● Изучаемый текст:
──────

Заканчивалась одна ягода - начиналась другая. За ягодой ходили все женщины и дети, кроме бабушки.


        Бабушка.

     Бабушка была моим любимым человеком на земле, сколько я себя помню. Помню её ласковые мягкие руки, обнимающие меня и гладящие по голове, когда я, от вечного избытка чувств, радостных или горестных, со всего бега врезалась ей в живот, крепко прижавшись, обняв и вдыхая милый бабушкин запах. Отщебетавшись или отревевшись, обласканная руками и глазами, я уносилась дальше по своим многочисленным важным делам. И так и носилась, всегда бегом, всегда в движении, всегда куда-то залезая наверх или через, или вглубь, придумывая всяческие проказы и нервируя вокруг себя всех. Кроме бабушки и дедушки. То ли это было хорошее знание психологии детской вообще и моей, неугомонного ребенка, (теперь бы сказали - гиперактивного), в частности. То ли крепкое упование на Бога, что он сохранит дитя, сопровождаемое молитвой, на всех его путях. Но бабушка была единственным человеком,  кого я не нервировала, и который меня никогда не ругал. Что это было? Родство душ? Или жизненная мудрость? Наверно, и то, и другое.

──────

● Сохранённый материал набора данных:
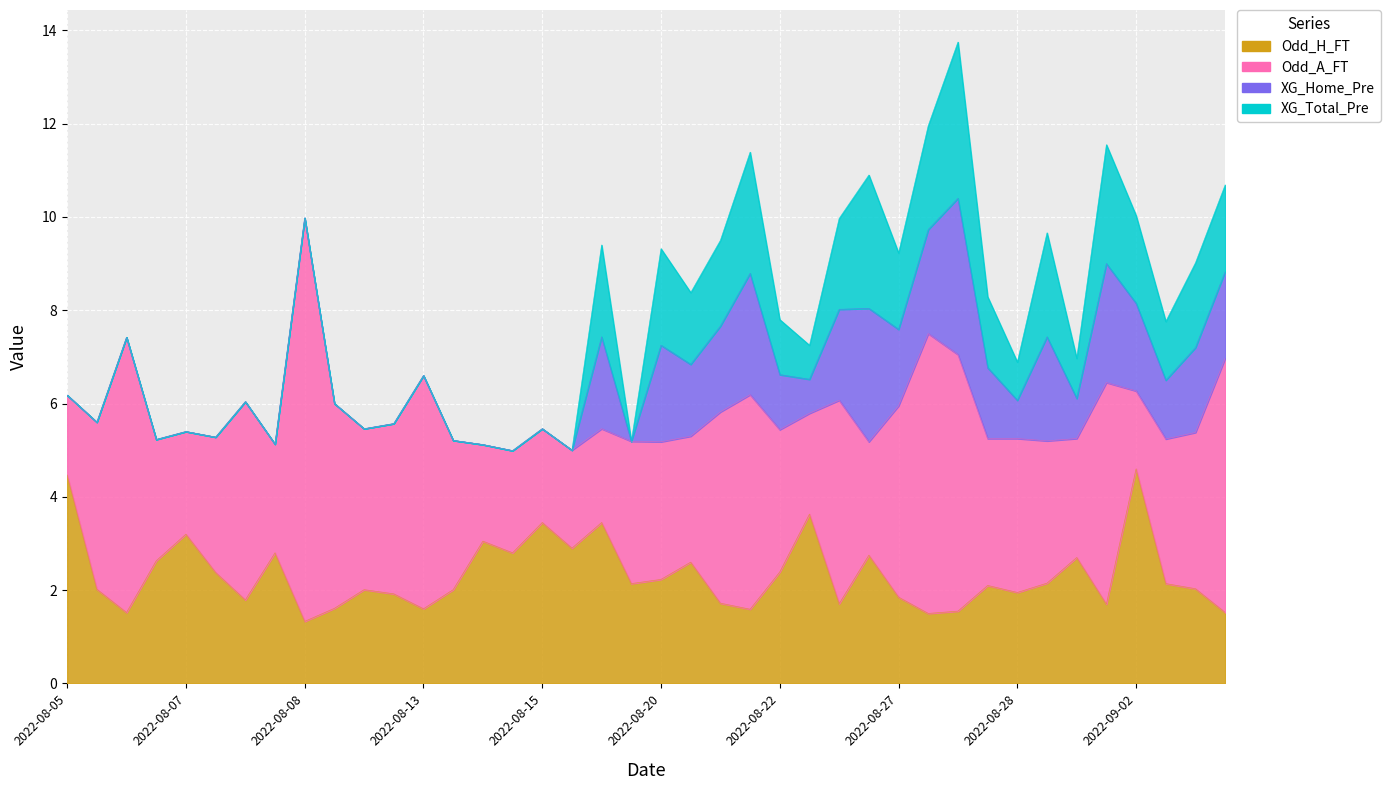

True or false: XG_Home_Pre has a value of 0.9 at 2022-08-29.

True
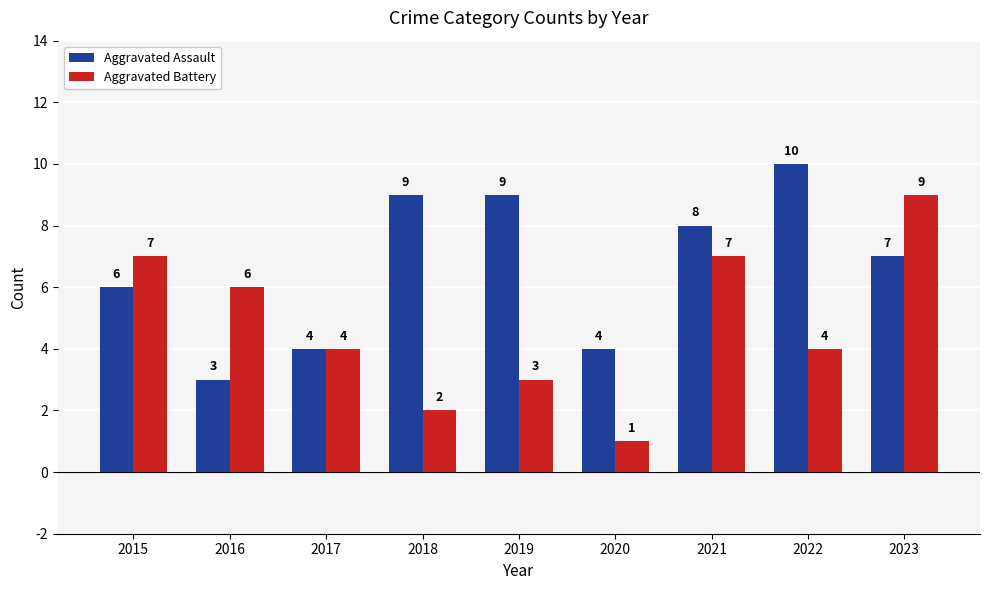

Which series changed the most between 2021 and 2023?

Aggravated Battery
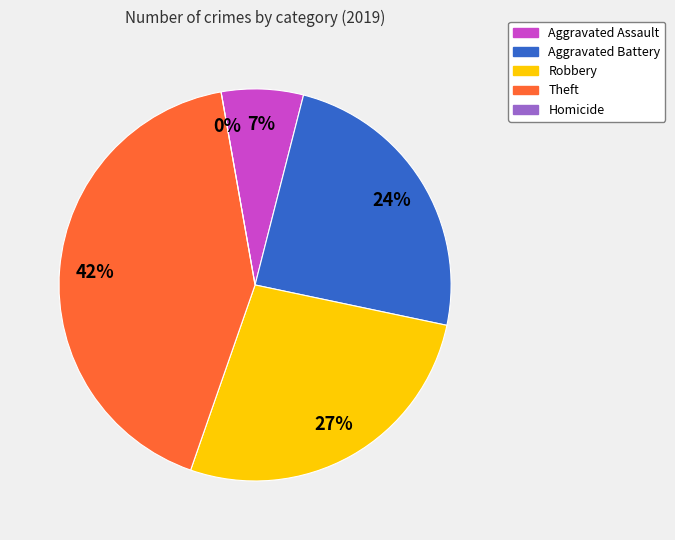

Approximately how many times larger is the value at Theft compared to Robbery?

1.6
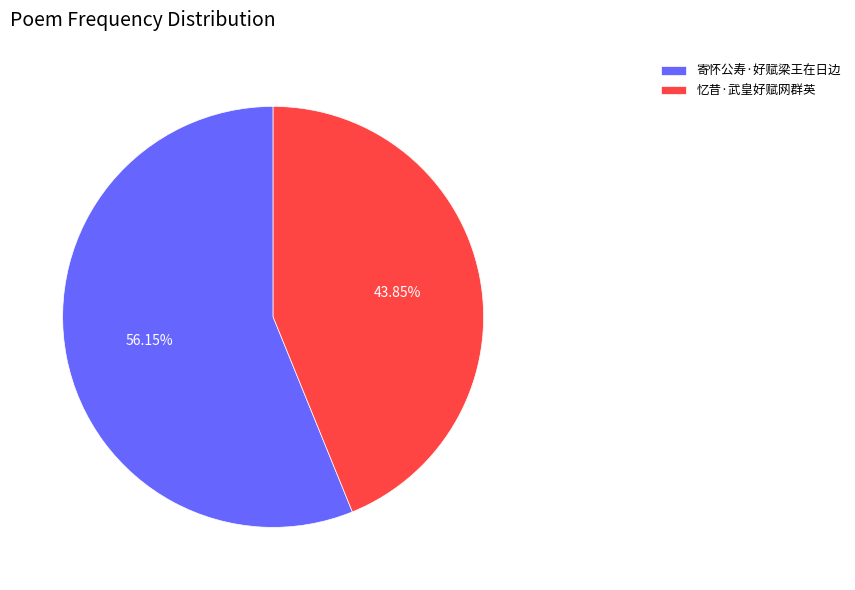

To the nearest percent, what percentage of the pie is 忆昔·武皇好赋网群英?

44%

──────

● Ваши задания:
1 – Кто, согласно тексту о бабушке, не ходил за ягодой?
2 – Напишите продолжение текста о бабушке, которое начинается сразу после его последнего предложения.

● Результаты заданий:
1 – Бабушка.

2 –
   Я родилась 29 апреля.Мама оставила меня у бабушки через четыре месяца после рождения на весь учебный год, так как работала учителем физики и математики в школе в военном городке в Польше, где служил папа после окончания Военной Академии в Ленинграде. Когда следующим летом родители приехали в деревню, я спряталась у бабушки в подоле и боялась подойти к маме.
   Звали Бабушку Евстолией, попросту баба Толя, дедушку -Николаем, дочерей их Евфалией (моя мама), Риммой и Милитиной. Жену дедушкиного брата Василия - Мастредией.  Соседа нашего звали Елевферий. Такие редкие имена были в вологодской глубинке.  В этой деревеньке прошло почти целиком мое дошкольное детство и почти все летние каникулы до поступления в  институт.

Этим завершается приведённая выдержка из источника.